#### Material provided:
%%
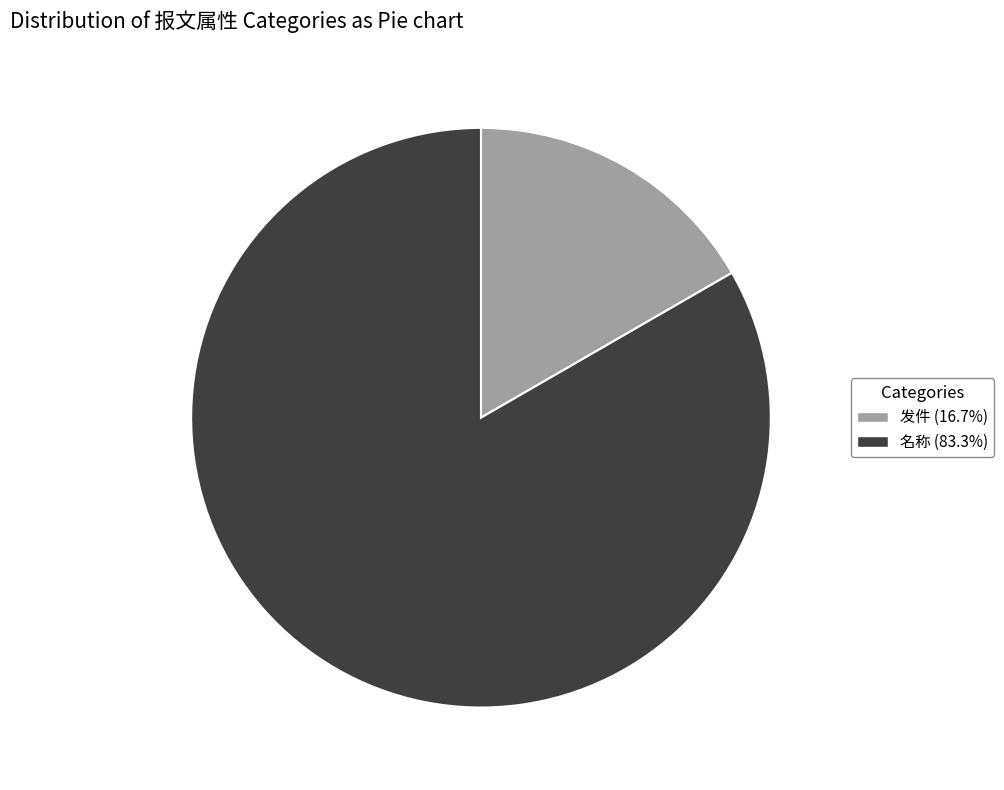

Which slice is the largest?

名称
%%
%%
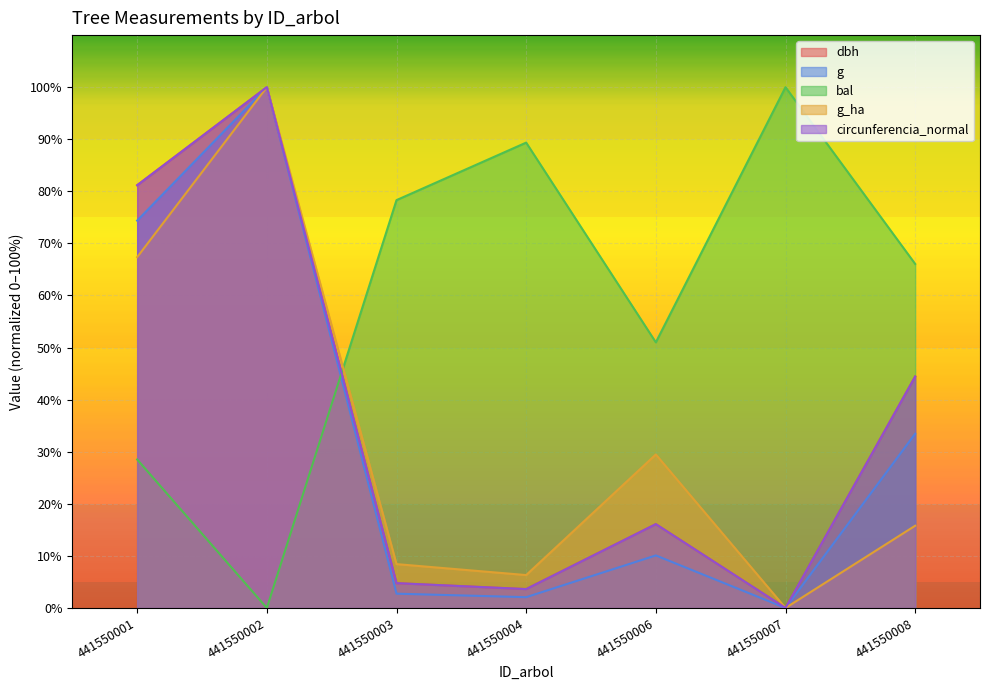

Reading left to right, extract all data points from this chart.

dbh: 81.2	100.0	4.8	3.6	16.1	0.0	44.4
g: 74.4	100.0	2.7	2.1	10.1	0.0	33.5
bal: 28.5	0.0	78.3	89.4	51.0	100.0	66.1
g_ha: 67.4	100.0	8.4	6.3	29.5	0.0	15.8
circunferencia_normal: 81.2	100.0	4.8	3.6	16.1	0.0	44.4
%%
#### What is being asked:
Please pick out each line of the records that contains the word "points".

#### Task result:
Reading left to right, extract all data points from this chart.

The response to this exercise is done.